Law enforcement is provided by the Beaumont Police Department.

The City of Beaumont contracts for fire and paramedic services with the Riverside County Fire Department through a cooperative agreement with CAL FIRE. Station 66 of the City of Beaumont Fire Services maintains two type 1 engines and one paramedic squad.

==Notable people==
- Tracy Caldwell Dyson, NASA astronaut, graduate of Beaumont High School (1987)
- Scott Haskin, professional basketball player, grew up in Beaumont.
- Brion James, actor
- George Wagner, professional wrestler known as "Gorgeous George", had a 195 acre turkey ranch in Beaumont in the late 1950s to early 1960s.
- Amir Zaki, American photographic and video artist

==In popular culture==
The 1995 movie How to Make an American Quilt filmed many of its driving scenes through Beaumont.
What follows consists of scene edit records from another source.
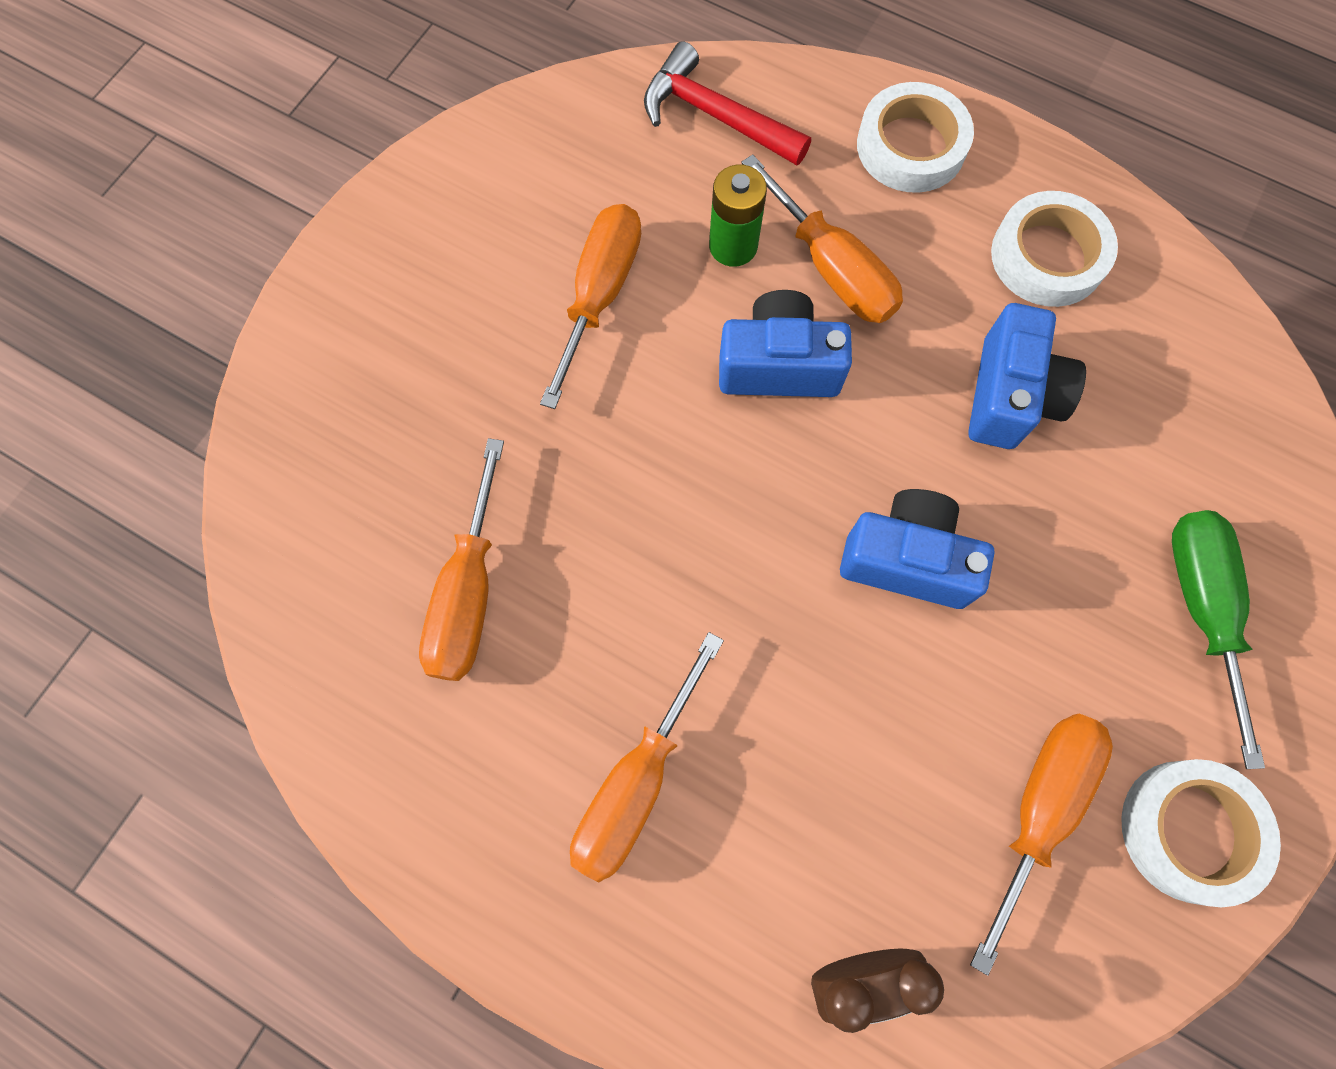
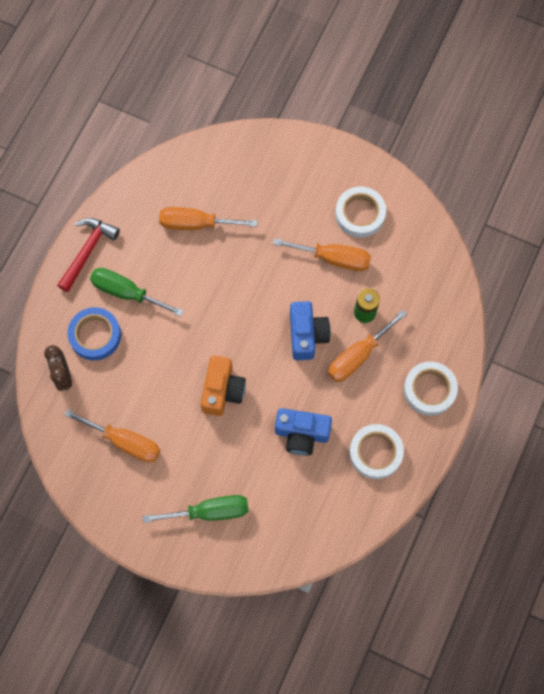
camera: 85 degrees right, 0 degrees up
(636, 783) = (126, 292): orange screwdriver -> green screwdriver
(715, 116) = (435, 300): red hammer -> red hammer (88, 251)
(749, 877) = (95, 335): none -> blue tape
(907, 559) = (222, 390): blue camera -> orange camera
(1190, 831) = (119, 500): white tape -> white tape (360, 214)

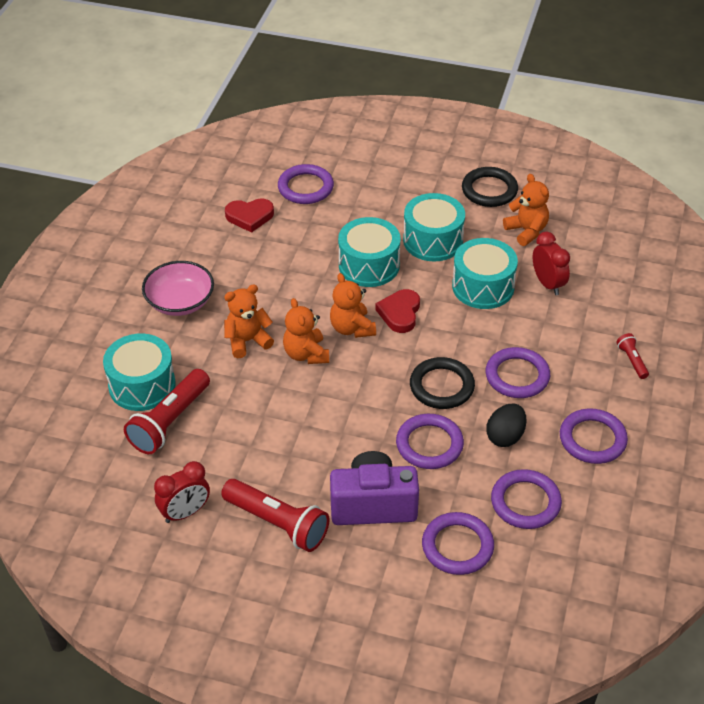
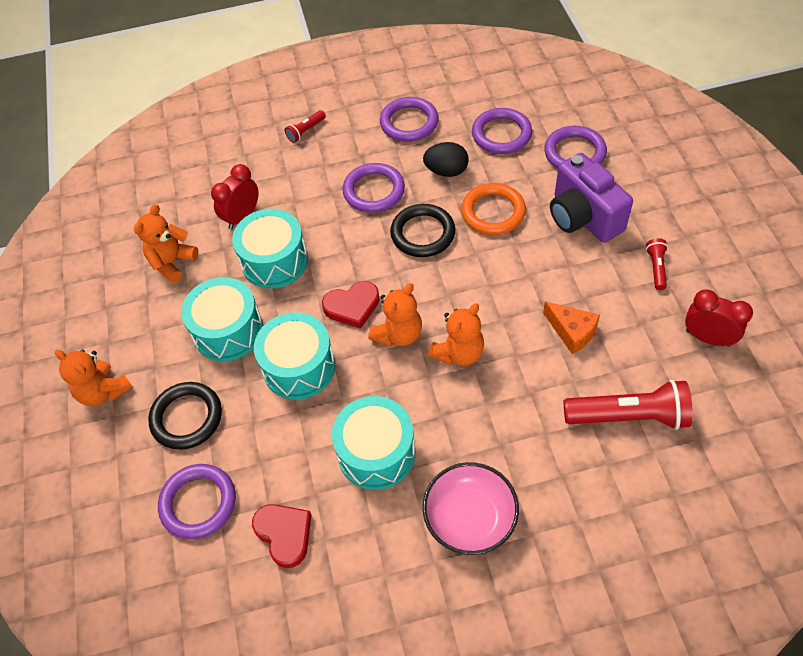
camera: 115 degrees left, 10 degrees up
(142, 385) = (608, 473): turquoise drum -> turquoise drum (376, 452)
(247, 341) = (478, 414): orange teddy bear -> orange teddy bear (103, 391)
(266, 429) = (572, 332): none -> orange cheese
(277, 523) = (656, 268): red flashlight -> red flashlight, size x0.48
(429, 444) = (493, 212): purple ring -> orange ring
(489, 190) = (119, 320): black ring -> black ring (187, 418)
Local wildlife in the surrounding vicinity include quail, coyotes, and foxes. The town has been home to different antique store establishments dating back several decades, such as the now defunct Nettie and Alice Museum of Hobbies.

A few episodes of the TV show My Name Is Earl were filmed in Beaumont, as well as many of the show's opening scenes; the liquor store where he buys the winning lotto ticket, the car wash, and the scene where Earl gets hit by a car were all filmed near the intersection of 6th Street and Pennsylvania Avenue.